* [What this task involves] Restate the data below word for word, and let no image into your version.

Stored entries:

/---

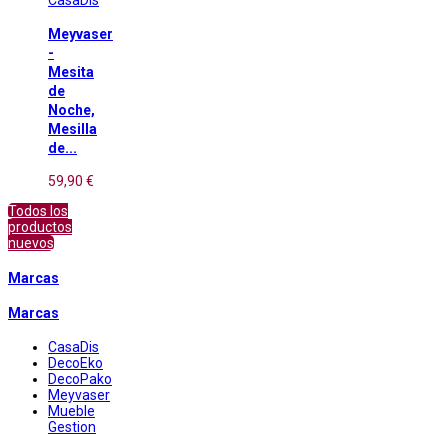
Meyvaser
-
Mesita
de
Noche,
Mesilla
de...
59,90 €
Todos los
productos
nuevos
Marcas
Marcas
CasaDis
DecoEko
DecoPako
Meyvaser
Mueble
Gestion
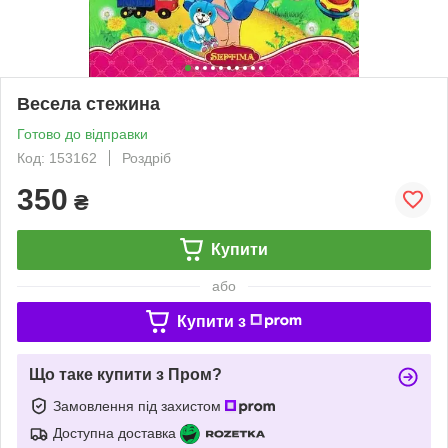
Весела стежина
Готово до відправки
Код: 153162
Роздріб
350
₴
Купити
або
Купити з
Що таке купити з Пром?
Замовлення під захистом
Доступна доставка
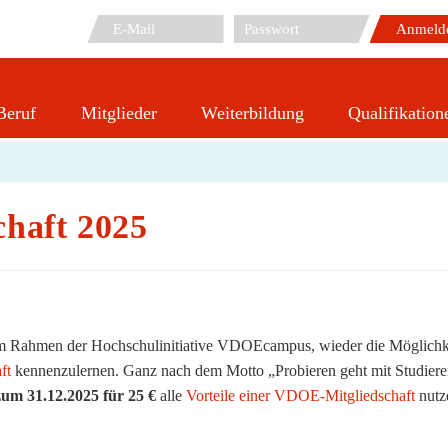
Beruf
Mitglieder
Weiterbildung
Qualifikation
VDOE-Probemitgliedschaft 2025
haft 2025
im Rahmen der Hochschulinitiative VDOEcampus, wieder die Möglichk
ft
kennenzulernen. Ganz nach dem Motto „Probieren geht mit Studier
zum 31.12.2025 für 25 €
alle
Vorteile einer VDOE-Mitgliedschaft
nutz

\---

* [Reply]
Meyvaser
-
Mesita
de
Noche,
Mesilla
de...
59,90 €
Todos los
productos
nuevos
Marcas
Marcas
CasaDis
DecoEko
DecoPako
Meyvaser
Mueble
Gestion
Весела стежина
Готово до відправки
Код: 153162
Роздріб
350
₴
Купити
або
Купити з
Що таке купити з Пром?
Замовлення під захистом
Доступна доставка
Beruf
Mitglieder
Weiterbildung
Qualifikation
VDOE-Probemitgliedschaft 2025
haft 2025
im Rahmen der Hochschulinitiative VDOEcampus, wieder die Möglichk
ft
kennenzulernen. Ganz nach dem Motto „Probieren geht mit Studier
zum 31.12.2025 für 25 €
alle
Vorteile einer VDOE-Mitgliedschaft
nutz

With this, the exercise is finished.